Sanjay Garg weaves magic with Chanderi
The colour palette is nothing short of stunning. Saris in charcoal greys come alive when offset with fuschia borders and off-white saris with dull gold chanderi buttis get a lime green highlight. The time-tested bottle greens, majentas and black and gold saris too surprise you with delicate chanderi motifs.
The man behind the creation, 29-year-old Sanjay Garg, has given a new twist to traditional Chanderi cottons, silks and silk-cottons through his label Raw Mango. His A-list clientele includes writer Arundhati Roy, actor-activist Shabana Azmi and Renuka Chaudhary. Sanjay keeps women of today while designing. “Young women today tend to use sari sparingly and want something simple yet striking, elegant yet classy and the fabric needs to have a good fall,” he says. The softness of the fabric and the ‘good fall' are thanks to him working hands on with weavers in the pre-loom and post-loom stages, taking care to remove extra starch from the handlooms.
Sanjay has had a taste of Hyderabad and its clientele twice before when he exhibited his collection of Chanderi saris as part of Crafts Council exhibitions. This time, he is here for a solo exhibition at Evolutions, Somajiguda circle.

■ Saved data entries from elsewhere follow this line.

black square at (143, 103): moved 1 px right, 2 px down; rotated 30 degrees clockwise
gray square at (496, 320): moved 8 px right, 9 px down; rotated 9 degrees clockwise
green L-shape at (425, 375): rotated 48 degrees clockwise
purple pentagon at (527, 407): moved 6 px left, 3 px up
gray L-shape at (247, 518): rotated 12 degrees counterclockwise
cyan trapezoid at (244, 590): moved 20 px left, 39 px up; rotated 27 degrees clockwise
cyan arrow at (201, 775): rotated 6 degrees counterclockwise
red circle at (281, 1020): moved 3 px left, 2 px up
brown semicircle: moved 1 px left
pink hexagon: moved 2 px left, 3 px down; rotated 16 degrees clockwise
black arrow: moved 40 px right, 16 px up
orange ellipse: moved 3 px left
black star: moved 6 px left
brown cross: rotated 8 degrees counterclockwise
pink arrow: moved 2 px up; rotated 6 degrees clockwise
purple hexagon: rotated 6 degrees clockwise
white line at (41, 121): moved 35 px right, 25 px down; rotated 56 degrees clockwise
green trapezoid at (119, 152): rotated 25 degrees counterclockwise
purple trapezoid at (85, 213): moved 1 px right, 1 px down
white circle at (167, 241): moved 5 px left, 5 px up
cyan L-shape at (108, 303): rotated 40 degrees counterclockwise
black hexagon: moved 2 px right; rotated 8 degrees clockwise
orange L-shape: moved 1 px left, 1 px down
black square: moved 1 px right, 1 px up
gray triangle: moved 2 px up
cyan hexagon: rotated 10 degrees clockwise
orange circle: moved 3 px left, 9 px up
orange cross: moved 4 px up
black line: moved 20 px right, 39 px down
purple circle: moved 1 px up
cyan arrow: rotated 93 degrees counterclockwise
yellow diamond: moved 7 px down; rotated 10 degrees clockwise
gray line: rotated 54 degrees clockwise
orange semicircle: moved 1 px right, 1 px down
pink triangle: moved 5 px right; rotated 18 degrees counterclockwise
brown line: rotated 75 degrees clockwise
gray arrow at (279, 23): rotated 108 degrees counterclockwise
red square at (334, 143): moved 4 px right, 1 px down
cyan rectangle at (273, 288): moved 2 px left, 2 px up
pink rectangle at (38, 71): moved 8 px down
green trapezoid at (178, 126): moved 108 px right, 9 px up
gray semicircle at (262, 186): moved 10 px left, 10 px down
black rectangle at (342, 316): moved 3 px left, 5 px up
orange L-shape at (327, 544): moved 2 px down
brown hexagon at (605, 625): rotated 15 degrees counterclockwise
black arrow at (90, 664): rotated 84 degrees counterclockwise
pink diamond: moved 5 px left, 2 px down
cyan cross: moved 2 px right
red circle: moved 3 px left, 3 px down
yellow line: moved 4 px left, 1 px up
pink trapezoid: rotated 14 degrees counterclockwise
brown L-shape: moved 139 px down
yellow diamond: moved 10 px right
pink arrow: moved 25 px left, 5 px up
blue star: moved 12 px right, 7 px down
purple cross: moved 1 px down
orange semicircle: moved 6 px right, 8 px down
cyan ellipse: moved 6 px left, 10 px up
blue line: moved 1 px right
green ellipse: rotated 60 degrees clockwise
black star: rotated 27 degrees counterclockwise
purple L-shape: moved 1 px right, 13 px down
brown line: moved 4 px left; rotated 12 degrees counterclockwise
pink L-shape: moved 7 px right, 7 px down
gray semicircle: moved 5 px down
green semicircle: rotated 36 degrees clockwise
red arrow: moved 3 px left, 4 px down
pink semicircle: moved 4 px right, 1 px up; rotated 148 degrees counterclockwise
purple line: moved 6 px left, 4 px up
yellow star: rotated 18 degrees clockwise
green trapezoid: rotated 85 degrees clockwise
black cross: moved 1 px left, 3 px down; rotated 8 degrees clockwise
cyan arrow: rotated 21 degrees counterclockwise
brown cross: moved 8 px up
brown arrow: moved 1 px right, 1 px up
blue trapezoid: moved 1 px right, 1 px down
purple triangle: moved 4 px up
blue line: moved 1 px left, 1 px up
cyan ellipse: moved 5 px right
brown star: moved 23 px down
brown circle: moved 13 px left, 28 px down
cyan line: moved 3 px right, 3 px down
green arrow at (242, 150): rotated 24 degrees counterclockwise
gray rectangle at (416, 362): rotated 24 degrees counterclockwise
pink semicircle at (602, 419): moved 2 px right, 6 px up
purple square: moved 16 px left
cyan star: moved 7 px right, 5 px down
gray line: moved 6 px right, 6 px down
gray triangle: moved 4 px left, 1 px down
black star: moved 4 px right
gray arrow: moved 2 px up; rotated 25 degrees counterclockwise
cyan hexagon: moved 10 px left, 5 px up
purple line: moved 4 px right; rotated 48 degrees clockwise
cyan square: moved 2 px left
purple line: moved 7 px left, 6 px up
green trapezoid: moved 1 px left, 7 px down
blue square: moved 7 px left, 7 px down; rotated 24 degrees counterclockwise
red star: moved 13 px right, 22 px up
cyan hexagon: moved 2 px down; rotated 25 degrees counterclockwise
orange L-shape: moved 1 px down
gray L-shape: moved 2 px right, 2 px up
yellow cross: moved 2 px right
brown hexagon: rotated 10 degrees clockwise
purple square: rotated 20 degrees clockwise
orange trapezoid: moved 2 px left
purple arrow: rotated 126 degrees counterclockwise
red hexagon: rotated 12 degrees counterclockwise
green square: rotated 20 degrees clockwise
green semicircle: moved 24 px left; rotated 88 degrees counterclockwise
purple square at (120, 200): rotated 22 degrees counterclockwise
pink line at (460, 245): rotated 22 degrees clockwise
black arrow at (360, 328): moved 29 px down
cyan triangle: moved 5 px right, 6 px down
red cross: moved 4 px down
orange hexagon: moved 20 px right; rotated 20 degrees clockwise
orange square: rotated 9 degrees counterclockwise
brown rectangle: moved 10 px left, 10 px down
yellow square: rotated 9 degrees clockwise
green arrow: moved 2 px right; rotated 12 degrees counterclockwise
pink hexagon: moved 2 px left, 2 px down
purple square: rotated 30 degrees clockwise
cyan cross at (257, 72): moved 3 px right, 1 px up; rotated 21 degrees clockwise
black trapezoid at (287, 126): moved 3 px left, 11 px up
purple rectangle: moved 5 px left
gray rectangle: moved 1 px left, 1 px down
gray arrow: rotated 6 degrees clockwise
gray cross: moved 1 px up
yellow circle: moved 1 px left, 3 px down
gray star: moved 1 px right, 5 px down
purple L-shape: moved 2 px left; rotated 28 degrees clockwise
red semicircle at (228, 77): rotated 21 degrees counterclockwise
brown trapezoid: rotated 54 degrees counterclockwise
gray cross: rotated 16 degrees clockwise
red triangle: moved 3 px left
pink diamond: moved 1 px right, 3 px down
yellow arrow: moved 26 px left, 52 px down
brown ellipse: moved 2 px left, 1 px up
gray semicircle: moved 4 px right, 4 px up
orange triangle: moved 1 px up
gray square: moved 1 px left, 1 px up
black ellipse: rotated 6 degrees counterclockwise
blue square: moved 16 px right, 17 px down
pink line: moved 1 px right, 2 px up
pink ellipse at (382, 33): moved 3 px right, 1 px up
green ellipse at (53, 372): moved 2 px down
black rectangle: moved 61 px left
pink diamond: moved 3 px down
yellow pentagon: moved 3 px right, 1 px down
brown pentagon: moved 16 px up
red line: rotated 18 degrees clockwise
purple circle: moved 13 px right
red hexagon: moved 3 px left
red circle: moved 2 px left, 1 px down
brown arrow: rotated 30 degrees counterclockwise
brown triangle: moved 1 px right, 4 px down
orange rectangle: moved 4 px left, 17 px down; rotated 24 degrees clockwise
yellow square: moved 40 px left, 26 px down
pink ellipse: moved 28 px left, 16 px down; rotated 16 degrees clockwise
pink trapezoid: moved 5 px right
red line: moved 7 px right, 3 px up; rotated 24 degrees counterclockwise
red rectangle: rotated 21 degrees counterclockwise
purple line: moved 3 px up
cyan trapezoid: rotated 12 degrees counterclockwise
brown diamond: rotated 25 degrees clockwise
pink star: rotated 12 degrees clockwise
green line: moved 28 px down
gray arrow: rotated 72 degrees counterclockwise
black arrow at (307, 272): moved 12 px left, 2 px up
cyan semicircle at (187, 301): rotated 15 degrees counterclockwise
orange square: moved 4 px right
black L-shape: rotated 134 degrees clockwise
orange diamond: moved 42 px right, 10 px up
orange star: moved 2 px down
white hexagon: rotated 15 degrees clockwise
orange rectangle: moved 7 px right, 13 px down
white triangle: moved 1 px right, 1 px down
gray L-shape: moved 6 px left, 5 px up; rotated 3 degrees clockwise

The former Delhi NIFTian could have chosen the lucrative option of designing saris with heavy embroidery/zari/sequins but he was drawn to Indian handlooms, Chanderi in particular. Post NIFT and a design diploma in Portico, New York, he worked with Shades of India, the fashion label that specialised in selling Indian handlooms for the European markets. The stint made him wonder if he could explore a niche clientele within India that would appreciate hand-woven fabrics. “In 2007, the ministry of textiles had ‘cluster development' schemes and I was among the designers chosen to work with weavers. I began working with Chanderi weavers with the money I borrowed from my father. At first, weavers were not even interested to experiment. Slowly I got their confidence and we set up four looms. My very first exhibition was a sell out. Today we have 160 looms,” he says.
He now wants to work with weavers in Gadwal and Varanasi. “An Indian woman's sari collection is incomplete without a Varanasi sari,” he says.
He is glad that contemporary women look beyond heavy sequins and zaris. Sanjay uses dull gold for embroidery, that too sparingly. He despises using them all over the sari giving a ‘busy' look.
The Rajasthan-born, Delhi-based designer sells through stores in New Delhi, Chennai, Bangalore and Mumbai as well.
His exhibition is on in Hyderabad till August 28.